- [Exercise prompt]:
In the records below, swap every "Person at" for "Figure in box" and leave everything else unchanged. Omit the pictures from your answer.

(Dataset items)
────

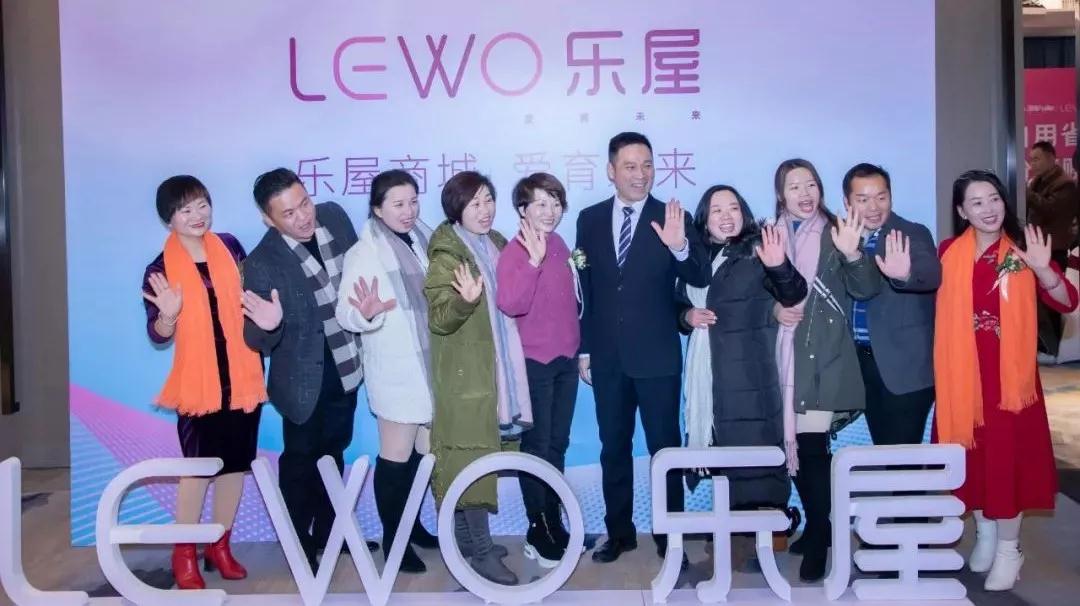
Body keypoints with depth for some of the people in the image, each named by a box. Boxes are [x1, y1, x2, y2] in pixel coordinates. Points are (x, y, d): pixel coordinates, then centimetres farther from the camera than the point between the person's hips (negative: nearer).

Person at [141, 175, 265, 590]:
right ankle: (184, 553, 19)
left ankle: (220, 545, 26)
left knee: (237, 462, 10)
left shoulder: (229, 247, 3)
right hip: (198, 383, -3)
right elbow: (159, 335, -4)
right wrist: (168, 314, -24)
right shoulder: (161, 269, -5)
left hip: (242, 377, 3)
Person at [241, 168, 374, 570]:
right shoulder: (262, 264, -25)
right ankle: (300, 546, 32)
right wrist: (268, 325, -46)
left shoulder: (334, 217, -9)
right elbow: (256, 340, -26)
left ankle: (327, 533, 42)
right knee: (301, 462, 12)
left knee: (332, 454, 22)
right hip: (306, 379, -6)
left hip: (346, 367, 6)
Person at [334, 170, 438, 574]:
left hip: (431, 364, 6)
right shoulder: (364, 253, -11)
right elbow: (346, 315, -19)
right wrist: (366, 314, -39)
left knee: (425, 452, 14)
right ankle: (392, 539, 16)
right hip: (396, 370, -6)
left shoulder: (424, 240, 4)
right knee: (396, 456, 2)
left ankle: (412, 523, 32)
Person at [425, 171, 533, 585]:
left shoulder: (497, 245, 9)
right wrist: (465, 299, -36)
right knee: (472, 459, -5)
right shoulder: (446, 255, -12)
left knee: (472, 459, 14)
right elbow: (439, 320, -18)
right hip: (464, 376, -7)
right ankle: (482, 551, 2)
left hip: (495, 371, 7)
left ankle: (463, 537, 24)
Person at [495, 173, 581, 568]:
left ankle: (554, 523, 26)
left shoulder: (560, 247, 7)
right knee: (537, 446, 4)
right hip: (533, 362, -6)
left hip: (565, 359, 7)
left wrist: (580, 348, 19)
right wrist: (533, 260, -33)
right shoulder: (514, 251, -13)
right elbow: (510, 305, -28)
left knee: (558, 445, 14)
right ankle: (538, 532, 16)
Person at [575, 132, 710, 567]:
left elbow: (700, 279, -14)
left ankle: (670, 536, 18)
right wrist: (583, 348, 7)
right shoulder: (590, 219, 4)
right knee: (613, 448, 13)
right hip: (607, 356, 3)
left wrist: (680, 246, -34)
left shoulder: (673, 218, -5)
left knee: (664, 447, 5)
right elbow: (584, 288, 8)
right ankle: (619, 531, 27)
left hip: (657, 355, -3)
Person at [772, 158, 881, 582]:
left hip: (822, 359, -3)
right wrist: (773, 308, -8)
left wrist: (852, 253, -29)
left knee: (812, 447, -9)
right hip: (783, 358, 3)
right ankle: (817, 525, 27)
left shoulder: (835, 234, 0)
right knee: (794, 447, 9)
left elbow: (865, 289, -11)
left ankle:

────

- [Answer to this task]:
Body keypoints with depth for some of the people in the image, each named by a box. Boxes are [x1, y1, x2, y2] in pixel coordinates. Points are (x, y, d): pixel coordinates, then centimetres farther from the camera than the point between the person's hips (negative: nearer).

Figure in box [141, 175, 265, 590]:
right ankle: (184, 553, 19)
left ankle: (220, 545, 26)
left knee: (237, 462, 10)
left shoulder: (229, 247, 3)
right hip: (198, 383, -3)
right elbow: (159, 335, -4)
right wrist: (168, 314, -24)
right shoulder: (161, 269, -5)
left hip: (242, 377, 3)
Figure in box [241, 168, 374, 570]:
right shoulder: (262, 264, -25)
right ankle: (300, 546, 32)
right wrist: (268, 325, -46)
left shoulder: (334, 217, -9)
right elbow: (256, 340, -26)
left ankle: (327, 533, 42)
right knee: (301, 462, 12)
left knee: (332, 454, 22)
right hip: (306, 379, -6)
left hip: (346, 367, 6)
Figure in box [334, 170, 438, 574]:
left hip: (431, 364, 6)
right shoulder: (364, 253, -11)
right elbow: (346, 315, -19)
right wrist: (366, 314, -39)
left knee: (425, 452, 14)
right ankle: (392, 539, 16)
right hip: (396, 370, -6)
left shoulder: (424, 240, 4)
right knee: (396, 456, 2)
left ankle: (412, 523, 32)
Figure in box [425, 171, 533, 585]:
left shoulder: (497, 245, 9)
right wrist: (465, 299, -36)
right knee: (472, 459, -5)
right shoulder: (446, 255, -12)
left knee: (472, 459, 14)
right elbow: (439, 320, -18)
right hip: (464, 376, -7)
right ankle: (482, 551, 2)
left hip: (495, 371, 7)
left ankle: (463, 537, 24)
Figure in box [495, 173, 581, 568]:
left ankle: (554, 523, 26)
left shoulder: (560, 247, 7)
right knee: (537, 446, 4)
right hip: (533, 362, -6)
left hip: (565, 359, 7)
left wrist: (580, 348, 19)
right wrist: (533, 260, -33)
right shoulder: (514, 251, -13)
right elbow: (510, 305, -28)
left knee: (558, 445, 14)
right ankle: (538, 532, 16)
Figure in box [575, 132, 710, 567]:
left elbow: (700, 279, -14)
left ankle: (670, 536, 18)
right wrist: (583, 348, 7)
right shoulder: (590, 219, 4)
right knee: (613, 448, 13)
right hip: (607, 356, 3)
left wrist: (680, 246, -34)
left shoulder: (673, 218, -5)
left knee: (664, 447, 5)
right elbow: (584, 288, 8)
right ankle: (619, 531, 27)
left hip: (657, 355, -3)
Figure in box [772, 158, 881, 582]:
left hip: (822, 359, -3)
right wrist: (773, 308, -8)
left wrist: (852, 253, -29)
left knee: (812, 447, -9)
right hip: (783, 358, 3)
right ankle: (817, 525, 27)
left shoulder: (835, 234, 0)
right knee: (794, 447, 9)
left elbow: (865, 289, -11)
left ankle:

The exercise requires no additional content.